An additional 15 CDR 0 subjects will be studied to address specific aims 2 and 3: the prevalence of PIB retention in nondemented elderly and how it relates to rate of developing dementia. In addition to the PET amyloid imaging procedure, all subjects will receive full clinical assessment, psychometric testing, and apolipoprotein E genotype, and magnetic resonance imaging (MRI). Annual clinical and cognitive assessments though the Clinical Core will determine which subjects develop dementia (specific aim 3), defined as a CDR score = 0.5.

Lay Results:
Although there are no known cures for Alzheimer’s disease (AD) or treatments to prevent AD, scientists have made great progress in understanding this condition. For example, they know that a protein called amyloid is present in the brains of people with AD. The researchers of this study believe that amyloid deposits occur years, or even decades, before symptoms of AD occur (such as a decline in memory and thinking abilities). With the use of a radioactive tracer called Pittsburgh Compound-B (PIB) that binds to amyloid in the brain and with positron emission tomography (PET) scans, we have been able to identify individuals that have a high level of PIB but no dementia. We found that the brains of these individuals look the same as those who do have dementia of the Alzheimer’s type (DAT). We have also conducted tests of thinking and memory on the nondemented/high PIB individuals. Their performance was not as good as those who are nondemented with low PIB. We are considering the possibility that high PIB might be associated with subtle, but early, changes in one’s thinking and memory. Although it is too early to determine whether those with no dementia but high PIB will develop AD over time (and how quickly this happens), our results show that it may be possible to detect AD even before symptoms of AD occur. If scientists and physicians are able to diagnose AD at an earlier stage, then the possibility of treatments to improve quality of life for AD patients will be greatly increased.

Scientific Results:
As of June 30, 2007, 77 subjects were studied with PIB PET (mean age 76.4 years ± 8.6 years). 26 of these subjects were very mildly or mildly demented, with a Clinical Dementia Rating of 0.5 or 1.0, respectively. This data replicates Klunk et al. (2004) by showing much higher PIB binding in the demented group compared with the nondemented group (Aim 1). Our results also show that a subset of nondemented elderly subjects have elevated PIB levels indicating the likely presence of preclinical AD. A preliminary description of this has been published (Mintun et al., 2006) and this has also been seen when comparing the PIB results to Aβ CSF levels (Fagan et al., 2006). We have also been able to quantitate, as described by PIB binding potentials (BPs), the density of PIB binding sites using the Logan graph analysis and the cerebral cortex for the reference tissue (Aim 1). Nondemented subjects with elevated cortical BP values were not significantly different from the DAT subjects’ BP values (Mintun et al., 2006). We have found that approximately 25-40% (Mintun et al., 2006, and unpublished data) of nondemented subjects have elevated PIB binding similar to that found by Price and Morris (1999) (Aim 2).

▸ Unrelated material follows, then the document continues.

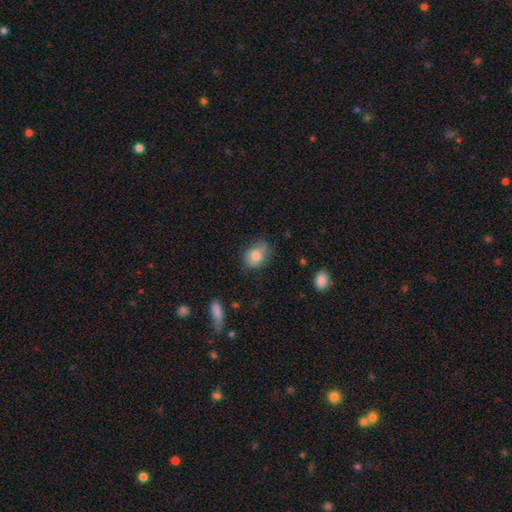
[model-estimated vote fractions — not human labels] A smooth galaxy with no disk features (81%) that is in between round and cigar-shaped (65%). Merging: none (58%).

At the end of this project, it was too early to evaluate whether nondemented subjects with elevated PIB binding by PET have more rapid decline in cognitive function over time or increased rate of conversion to DAT (Aim 3). However, a preliminary cross-sectional analysis correlating neuropsychological scores with quantitative regional binding of PIB yielded several significant findings. For example there was highly significant inverse correlation of PIB binding in the temporal lobe region with the score on the Boston Naming Task (n = 29, r = -0.44, p = 0.016) as well as a significant correlation of PIB binding in the frontal lobe region with the score on the Crossing Off task (n = 29, r = 0.38, p = 0.043). We are considering the possibility that while the subjects are all nondemented, the elevated PIB binding may be associated with a subtle constellation of early changes in neuropsychometric performances. As we continue to collect a larger sample size (see “Resulting Grants” below) we will be able to make more definitive analyses.